* _Task to complete_: Copy out the entries below exactly as they stand, but only from the line containing "Torna all'inizio" through the line containing "Abbiamo attivato un canale Telegram nel quale".

----

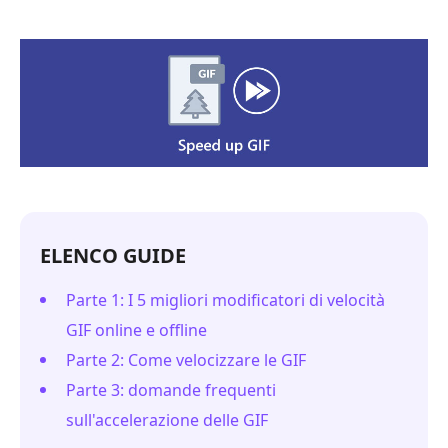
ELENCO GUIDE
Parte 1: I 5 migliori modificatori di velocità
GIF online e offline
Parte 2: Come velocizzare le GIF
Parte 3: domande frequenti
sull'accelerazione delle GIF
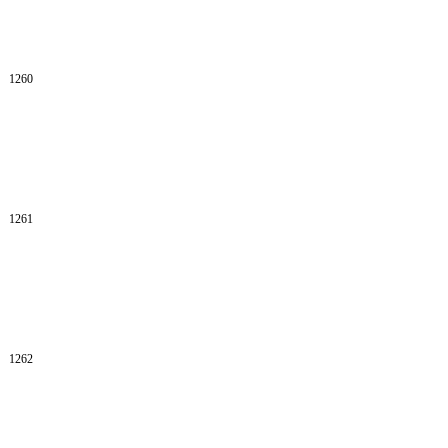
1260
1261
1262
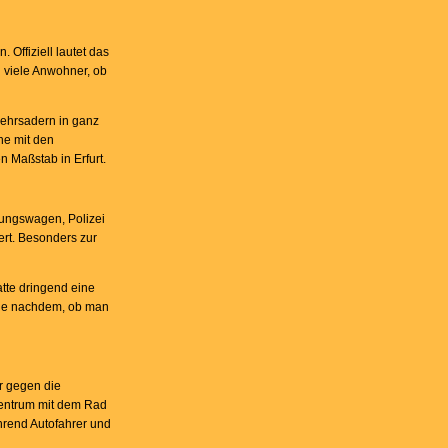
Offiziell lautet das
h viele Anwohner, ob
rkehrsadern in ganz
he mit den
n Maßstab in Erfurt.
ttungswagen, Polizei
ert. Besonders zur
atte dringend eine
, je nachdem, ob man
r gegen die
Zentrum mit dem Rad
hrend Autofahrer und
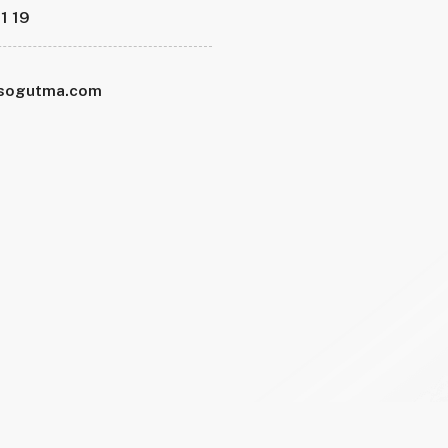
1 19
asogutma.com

----

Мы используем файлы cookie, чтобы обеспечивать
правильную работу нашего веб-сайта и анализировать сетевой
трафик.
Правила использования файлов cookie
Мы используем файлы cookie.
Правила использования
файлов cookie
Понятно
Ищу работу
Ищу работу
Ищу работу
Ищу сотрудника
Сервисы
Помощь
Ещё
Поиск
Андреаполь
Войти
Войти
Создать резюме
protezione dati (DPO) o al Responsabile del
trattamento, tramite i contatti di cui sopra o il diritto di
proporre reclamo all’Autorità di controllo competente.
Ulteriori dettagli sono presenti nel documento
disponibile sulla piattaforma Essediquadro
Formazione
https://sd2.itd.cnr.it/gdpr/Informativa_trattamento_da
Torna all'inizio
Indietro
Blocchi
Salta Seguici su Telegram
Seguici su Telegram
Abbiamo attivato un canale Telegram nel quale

----

* _Answer below_:
Torna all'inizio
Indietro
Blocchi
Salta Seguici su Telegram
Seguici su Telegram
Abbiamo attivato un canale Telegram nel quale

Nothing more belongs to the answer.